--- Input data Enclosed Below ---
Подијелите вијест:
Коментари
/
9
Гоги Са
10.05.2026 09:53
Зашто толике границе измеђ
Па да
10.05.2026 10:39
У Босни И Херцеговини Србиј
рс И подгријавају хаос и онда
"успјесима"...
--- End of Enclosed Input data ---
Job item> Write down every line of the data exactly as it appears above.

Response to the exercise>
Подијелите вијест:
Коментари
/
9
Гоги Са
10.05.2026 09:53
Зашто толике границе измеђ
Па да
10.05.2026 10:39
У Босни И Херцеговини Србиј
рс И подгријавају хаос и онда
"успјесима"...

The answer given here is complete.